Je vous ai bien entendu expliquer, il y a quelques instants, que ces taxes seraient exceptionnelles. Mais je fais appel à notre mémoire et je nous mets en garde collectivement quant à certaines taxes, dont le caractère exceptionnel était promis à l’origine et qui, malheureusement, se sont révélées bien durables.
Enfin, je tiens à juxtaposer trois chiffres, qui, à eux seuls, résument en quelque sorte la philosophie du Gouvernement aujourd’hui.
Ce gouvernement pratique ce que j’appelle « l’échantillonnage des 300 et quelques » : 318, 319 et 324 ; 318, c’est le nombre de grandes entreprises surtaxées à un niveau record ; 319, c’est celui des grandes collectivités que l’État convie à des travaux dirigés surveillés par ses soins, qui subissent une forme de tutelle, un plafond de dépenses et un ratio d’endettement mal calibré ; et 324, c’est le nombre d’emplois publics supprimés par l’État en 2018 sur un total de 2 millions.
Avec ces trois chiffres étonnamment proches, nous constatons combien les efforts demandés peuvent être variables entre des entreprises surtaxées, des collectivités déjà lourdement ponctionnées par l’État, au point d’en être parfois à l’os, et un État qui, s’il ne fait pas l’effort de se réformer, n’en continue pas moins à jouer les donneurs de leçons.

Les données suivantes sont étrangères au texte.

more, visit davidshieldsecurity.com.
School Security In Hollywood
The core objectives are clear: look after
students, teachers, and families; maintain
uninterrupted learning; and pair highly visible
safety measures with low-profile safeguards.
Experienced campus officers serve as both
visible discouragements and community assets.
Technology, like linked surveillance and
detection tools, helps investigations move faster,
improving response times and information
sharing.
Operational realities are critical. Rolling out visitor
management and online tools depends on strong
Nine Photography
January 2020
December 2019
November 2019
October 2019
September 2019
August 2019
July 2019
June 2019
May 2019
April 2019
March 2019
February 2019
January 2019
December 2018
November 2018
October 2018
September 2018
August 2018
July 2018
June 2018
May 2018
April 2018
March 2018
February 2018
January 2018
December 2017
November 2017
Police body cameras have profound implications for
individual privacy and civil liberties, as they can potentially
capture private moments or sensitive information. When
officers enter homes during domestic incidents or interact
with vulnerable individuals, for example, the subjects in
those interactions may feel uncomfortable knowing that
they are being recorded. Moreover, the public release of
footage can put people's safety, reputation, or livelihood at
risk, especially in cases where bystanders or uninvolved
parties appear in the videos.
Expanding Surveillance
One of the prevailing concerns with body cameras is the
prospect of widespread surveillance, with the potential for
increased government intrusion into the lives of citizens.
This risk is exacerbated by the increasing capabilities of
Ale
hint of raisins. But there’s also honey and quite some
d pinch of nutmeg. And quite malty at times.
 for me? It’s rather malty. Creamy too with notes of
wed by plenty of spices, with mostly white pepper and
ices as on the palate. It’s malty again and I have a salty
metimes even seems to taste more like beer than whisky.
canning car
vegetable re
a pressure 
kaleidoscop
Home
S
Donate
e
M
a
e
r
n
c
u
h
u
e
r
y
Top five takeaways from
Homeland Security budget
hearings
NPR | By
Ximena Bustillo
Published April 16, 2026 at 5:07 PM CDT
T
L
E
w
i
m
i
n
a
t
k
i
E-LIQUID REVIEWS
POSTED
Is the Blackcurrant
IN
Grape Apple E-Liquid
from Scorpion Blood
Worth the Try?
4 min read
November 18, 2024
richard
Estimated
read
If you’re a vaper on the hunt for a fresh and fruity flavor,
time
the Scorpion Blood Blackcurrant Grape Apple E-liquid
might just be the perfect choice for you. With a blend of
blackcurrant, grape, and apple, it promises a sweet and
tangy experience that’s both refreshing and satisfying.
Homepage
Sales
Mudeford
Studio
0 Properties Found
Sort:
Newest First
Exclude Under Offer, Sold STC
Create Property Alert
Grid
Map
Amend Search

Mes chers collègues, vous l’avez compris, avec ce projet de loi de finances rectificative établi dans l’urgence, vite fait, mal fait, on nous propose de passer l’éponge sur une ardoise de 10 milliards d’euros. Cette dernière a été accumulée par l’État avec une forme d’inconséquence, par un enchaînement malheureux d’absence de décision particulièrement préjudiciable aux intérêts de la France. Il s’agit, ni plus ni moins, du plus gros fiasco fiscal de l’État sous la Ve République. D’un fiasco d’État dont le Gouvernement a imaginé, en l’absence pourtant de toute responsabilité et, plus encore, de toute culpabilité des entreprises, de proposer une réparation partagée, à moitié, entre 300 et quelques entreprises objets d’un tirage au sort orienté. Un seul critère de choix a été retenu : le chiffre d’affaires brut, non corrigé de données comme l’emploi, l’exposition à la concurrence, la compétitivité ou la profitabilité.
Votre choix, monsieur le ministre, est injuste. Il augure mal de l’avenir, notamment du pacte de confiance que vous appelez de vos vœux et que vous voulez par ailleurs proposer aux acteurs économiques. Nous ne pouvons le cautionner. C’est pourquoi le groupe Les Républicains demeure opposé à ce projet de loi de finances rectificative et votera, bien sûr, la motion proposée par la commission des finances tendant à opposer la question préalable.